I decided that it would be nice to have a larger vacuum reservoir, to
allow me more pedal pushes before the pump starts up, and to have a bit
more "reserve capacity" if I have to break twice in a row, etc...

Not knowing much about the physics of vacuum, but assuming it was
somewhat like a compressed air tank, I figured using a one foot piece of
3" PVC pipe would give me ample capacity. So I built a larger reservoir:
http://www.summet.com/blog/2011/03/23/building-a-pvc-vacuum-reservoir/

(I also added a connection for a vacuum/boost gauge, so I could see how
things were going...)

I've just connected the new reservoir to the vacuum system (the old one
is also still in the system, as I'm testing) and I have not been
impressed with the results. In fact, I'm wondering if it is worth
mounting the new reservoir at all...

Instead of 32 seconds to charge the reservoir from empty, it now takes
around 50 seconds (which is expected). HOWEVER, as soon as I press the
break pedal, the vacuum pump turns back on! (I may have a bit more
"reserve" capacity, as it feels like I have a few extra pumps after that
before the vacuum is completely gone, but I was expecting to be able to
pump the pedal a few times before the pump turned on).

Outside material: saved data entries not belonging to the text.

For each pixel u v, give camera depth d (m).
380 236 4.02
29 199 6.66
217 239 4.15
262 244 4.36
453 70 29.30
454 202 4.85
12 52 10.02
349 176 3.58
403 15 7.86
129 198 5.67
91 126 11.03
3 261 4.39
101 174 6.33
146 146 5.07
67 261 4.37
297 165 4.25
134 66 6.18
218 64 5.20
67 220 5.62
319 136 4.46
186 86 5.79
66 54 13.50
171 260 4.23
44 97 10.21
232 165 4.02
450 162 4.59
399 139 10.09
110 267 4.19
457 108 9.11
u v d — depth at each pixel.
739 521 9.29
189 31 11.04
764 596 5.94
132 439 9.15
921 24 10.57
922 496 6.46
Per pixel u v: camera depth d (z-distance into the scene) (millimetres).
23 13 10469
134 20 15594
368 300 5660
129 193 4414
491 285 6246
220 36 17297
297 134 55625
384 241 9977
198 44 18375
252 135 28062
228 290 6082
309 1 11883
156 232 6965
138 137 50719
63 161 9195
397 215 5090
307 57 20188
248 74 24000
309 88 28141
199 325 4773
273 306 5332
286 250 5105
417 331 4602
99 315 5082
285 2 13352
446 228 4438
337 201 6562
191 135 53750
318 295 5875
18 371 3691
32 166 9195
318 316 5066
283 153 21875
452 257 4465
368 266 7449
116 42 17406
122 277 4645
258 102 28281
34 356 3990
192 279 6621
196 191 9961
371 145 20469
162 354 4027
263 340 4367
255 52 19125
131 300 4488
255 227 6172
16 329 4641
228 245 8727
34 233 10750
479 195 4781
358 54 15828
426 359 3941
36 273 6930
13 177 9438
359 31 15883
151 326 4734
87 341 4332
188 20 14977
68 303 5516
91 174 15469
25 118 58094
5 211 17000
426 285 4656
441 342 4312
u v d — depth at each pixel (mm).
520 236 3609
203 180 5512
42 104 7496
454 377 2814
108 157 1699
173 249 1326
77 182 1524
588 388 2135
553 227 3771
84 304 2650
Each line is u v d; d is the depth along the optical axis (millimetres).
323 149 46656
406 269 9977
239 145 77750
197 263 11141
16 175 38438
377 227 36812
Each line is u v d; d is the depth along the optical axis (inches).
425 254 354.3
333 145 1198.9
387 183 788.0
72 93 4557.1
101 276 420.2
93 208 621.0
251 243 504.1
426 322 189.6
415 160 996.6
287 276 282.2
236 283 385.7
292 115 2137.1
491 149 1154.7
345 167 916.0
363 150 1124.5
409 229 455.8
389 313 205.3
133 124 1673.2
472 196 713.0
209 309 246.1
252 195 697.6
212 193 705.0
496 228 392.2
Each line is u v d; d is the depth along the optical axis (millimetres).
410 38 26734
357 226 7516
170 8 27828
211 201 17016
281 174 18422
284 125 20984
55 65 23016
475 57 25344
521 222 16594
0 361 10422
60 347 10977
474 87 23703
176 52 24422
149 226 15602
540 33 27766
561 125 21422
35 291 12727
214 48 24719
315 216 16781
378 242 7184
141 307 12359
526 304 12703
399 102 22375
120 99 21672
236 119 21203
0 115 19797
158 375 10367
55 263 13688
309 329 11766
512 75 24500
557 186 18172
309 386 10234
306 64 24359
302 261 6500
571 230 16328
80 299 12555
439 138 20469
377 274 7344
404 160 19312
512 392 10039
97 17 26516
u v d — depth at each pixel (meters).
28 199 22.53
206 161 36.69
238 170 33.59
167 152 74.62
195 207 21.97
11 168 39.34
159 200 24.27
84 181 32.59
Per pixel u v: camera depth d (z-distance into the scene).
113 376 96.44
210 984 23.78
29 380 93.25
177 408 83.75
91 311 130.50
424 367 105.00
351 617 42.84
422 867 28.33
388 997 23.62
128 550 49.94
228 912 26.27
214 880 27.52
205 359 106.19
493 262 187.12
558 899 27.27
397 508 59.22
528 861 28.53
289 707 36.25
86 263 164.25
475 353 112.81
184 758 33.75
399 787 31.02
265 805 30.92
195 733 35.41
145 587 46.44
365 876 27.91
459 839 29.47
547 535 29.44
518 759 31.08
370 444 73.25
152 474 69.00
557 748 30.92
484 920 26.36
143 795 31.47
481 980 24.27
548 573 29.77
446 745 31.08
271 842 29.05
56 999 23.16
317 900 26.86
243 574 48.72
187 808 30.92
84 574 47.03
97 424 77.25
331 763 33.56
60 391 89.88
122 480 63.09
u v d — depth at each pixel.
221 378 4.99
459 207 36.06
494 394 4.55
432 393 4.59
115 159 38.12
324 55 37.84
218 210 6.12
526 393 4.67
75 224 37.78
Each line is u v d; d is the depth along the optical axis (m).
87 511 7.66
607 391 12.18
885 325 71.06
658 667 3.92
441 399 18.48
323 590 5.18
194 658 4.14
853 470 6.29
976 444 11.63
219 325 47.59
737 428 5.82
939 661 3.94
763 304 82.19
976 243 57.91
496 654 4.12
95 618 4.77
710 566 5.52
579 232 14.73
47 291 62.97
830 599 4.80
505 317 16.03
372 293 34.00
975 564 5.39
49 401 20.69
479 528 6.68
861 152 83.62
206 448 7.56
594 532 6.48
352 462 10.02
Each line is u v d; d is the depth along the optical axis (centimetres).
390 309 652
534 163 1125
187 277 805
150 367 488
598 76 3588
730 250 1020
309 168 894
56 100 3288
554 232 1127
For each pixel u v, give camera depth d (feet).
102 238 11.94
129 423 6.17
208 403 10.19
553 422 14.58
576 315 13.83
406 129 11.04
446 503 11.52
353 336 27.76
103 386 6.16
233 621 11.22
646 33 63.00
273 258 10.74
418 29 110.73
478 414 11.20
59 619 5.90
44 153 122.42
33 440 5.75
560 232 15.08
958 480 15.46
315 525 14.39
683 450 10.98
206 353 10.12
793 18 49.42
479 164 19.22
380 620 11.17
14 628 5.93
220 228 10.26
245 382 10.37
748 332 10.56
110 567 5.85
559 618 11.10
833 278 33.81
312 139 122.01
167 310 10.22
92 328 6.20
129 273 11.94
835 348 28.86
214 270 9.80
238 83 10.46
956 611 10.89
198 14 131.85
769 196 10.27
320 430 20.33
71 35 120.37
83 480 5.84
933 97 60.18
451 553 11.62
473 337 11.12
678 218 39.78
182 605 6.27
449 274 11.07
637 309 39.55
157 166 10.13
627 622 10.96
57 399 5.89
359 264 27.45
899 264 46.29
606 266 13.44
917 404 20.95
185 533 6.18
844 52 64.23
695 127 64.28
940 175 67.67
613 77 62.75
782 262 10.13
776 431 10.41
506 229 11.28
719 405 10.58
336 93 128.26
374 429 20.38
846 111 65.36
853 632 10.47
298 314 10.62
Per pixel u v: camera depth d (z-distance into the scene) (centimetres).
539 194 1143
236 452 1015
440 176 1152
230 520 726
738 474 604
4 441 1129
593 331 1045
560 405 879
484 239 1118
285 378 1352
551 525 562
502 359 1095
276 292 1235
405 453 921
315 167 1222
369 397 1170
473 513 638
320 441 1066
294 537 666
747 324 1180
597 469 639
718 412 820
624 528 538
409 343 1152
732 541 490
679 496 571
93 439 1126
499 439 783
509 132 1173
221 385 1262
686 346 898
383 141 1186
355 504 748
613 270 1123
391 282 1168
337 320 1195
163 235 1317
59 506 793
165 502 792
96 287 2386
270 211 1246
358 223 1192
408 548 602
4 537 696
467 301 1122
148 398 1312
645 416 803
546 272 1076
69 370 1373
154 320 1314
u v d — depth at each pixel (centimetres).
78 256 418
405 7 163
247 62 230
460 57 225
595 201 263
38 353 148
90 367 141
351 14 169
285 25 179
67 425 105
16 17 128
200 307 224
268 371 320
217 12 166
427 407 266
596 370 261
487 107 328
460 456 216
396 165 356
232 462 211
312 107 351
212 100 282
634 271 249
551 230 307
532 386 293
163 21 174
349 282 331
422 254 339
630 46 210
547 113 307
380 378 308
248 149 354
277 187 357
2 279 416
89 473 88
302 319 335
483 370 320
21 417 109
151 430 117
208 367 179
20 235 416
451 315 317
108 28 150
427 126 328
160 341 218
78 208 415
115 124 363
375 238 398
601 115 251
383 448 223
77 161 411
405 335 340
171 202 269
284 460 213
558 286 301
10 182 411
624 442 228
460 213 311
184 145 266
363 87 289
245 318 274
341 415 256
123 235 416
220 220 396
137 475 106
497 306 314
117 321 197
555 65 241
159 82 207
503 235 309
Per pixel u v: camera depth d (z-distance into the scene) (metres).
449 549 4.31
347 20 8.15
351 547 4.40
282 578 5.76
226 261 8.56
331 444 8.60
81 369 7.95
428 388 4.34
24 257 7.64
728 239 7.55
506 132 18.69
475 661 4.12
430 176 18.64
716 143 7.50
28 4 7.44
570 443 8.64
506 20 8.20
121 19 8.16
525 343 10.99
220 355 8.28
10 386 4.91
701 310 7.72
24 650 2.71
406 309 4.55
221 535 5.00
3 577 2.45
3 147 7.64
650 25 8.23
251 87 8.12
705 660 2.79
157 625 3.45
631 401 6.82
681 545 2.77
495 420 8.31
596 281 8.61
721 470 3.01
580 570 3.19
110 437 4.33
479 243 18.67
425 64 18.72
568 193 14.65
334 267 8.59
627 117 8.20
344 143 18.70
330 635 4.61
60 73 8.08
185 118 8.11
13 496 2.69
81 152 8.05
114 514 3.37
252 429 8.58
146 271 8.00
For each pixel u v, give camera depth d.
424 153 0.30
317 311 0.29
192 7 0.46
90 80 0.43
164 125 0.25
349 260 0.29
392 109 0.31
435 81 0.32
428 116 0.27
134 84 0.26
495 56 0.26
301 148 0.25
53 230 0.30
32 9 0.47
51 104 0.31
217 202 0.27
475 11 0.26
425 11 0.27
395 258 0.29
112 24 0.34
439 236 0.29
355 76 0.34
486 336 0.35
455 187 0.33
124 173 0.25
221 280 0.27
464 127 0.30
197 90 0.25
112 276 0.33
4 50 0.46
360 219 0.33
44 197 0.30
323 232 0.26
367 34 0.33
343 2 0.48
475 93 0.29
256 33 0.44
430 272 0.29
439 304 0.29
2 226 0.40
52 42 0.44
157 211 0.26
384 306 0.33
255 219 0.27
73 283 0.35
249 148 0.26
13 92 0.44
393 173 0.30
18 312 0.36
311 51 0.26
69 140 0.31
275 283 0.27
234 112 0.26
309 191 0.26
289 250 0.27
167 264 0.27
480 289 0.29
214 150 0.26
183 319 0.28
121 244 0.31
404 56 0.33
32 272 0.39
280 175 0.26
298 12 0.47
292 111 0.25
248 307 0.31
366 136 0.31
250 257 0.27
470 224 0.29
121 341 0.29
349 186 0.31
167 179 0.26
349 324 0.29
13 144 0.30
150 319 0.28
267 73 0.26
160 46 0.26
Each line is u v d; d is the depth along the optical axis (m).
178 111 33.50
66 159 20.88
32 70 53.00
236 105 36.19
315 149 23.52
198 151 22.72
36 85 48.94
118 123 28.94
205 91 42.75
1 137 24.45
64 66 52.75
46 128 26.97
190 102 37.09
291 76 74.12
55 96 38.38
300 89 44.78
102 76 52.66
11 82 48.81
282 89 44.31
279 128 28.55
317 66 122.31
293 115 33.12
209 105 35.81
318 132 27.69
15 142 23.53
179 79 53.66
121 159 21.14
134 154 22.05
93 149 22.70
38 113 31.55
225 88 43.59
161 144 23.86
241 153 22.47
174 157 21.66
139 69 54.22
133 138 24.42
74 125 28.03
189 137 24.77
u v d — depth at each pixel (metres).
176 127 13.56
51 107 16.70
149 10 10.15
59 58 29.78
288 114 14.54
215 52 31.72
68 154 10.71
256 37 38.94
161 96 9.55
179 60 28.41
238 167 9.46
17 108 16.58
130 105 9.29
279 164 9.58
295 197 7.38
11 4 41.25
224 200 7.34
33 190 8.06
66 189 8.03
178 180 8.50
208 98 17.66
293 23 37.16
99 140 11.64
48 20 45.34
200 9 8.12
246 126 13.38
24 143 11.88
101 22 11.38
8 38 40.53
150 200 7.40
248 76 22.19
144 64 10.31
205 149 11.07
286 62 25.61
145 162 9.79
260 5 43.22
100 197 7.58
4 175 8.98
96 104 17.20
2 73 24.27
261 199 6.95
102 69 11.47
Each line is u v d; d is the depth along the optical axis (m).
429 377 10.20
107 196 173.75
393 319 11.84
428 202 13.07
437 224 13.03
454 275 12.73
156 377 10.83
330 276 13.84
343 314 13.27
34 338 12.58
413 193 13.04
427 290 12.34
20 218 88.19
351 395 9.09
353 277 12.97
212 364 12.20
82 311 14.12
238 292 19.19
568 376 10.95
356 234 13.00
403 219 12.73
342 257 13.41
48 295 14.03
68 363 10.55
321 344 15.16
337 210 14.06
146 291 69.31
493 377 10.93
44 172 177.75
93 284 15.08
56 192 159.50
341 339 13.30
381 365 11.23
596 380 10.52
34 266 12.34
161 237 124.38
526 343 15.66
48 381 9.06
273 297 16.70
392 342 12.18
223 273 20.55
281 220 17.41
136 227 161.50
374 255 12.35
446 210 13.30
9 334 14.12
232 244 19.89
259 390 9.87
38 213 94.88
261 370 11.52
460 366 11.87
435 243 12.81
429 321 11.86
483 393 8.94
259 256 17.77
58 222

The (cheap/AutoZone) vacuum gauge shows that the vacuum only builds up
to 19 inHg and then the pump switches off, and the pump switches back on
when it drops below around 16.5 inHg. (The vacuum switch label says that
it is supposed to switch on at 16.5 inHg but according to the label it
isn't supposed to switch off until it hits 25 inHg. Perhaps somebody
adjusted it?) The system holds 19inHg for over 15 minutes when idle, so
I don't feel that leaks are a problem.

On a test drive with stop signs every block up and down hills the vacuum
never dropped below 10 inHg, but the pump also never shut off. My questions:

1. Is it worth mounting the larger reservoir? (I haven't seen a super
improvement in breaking capacity, and the pump runs longer now.) Any
comments on your experiences and how they match up (or don't) with mine?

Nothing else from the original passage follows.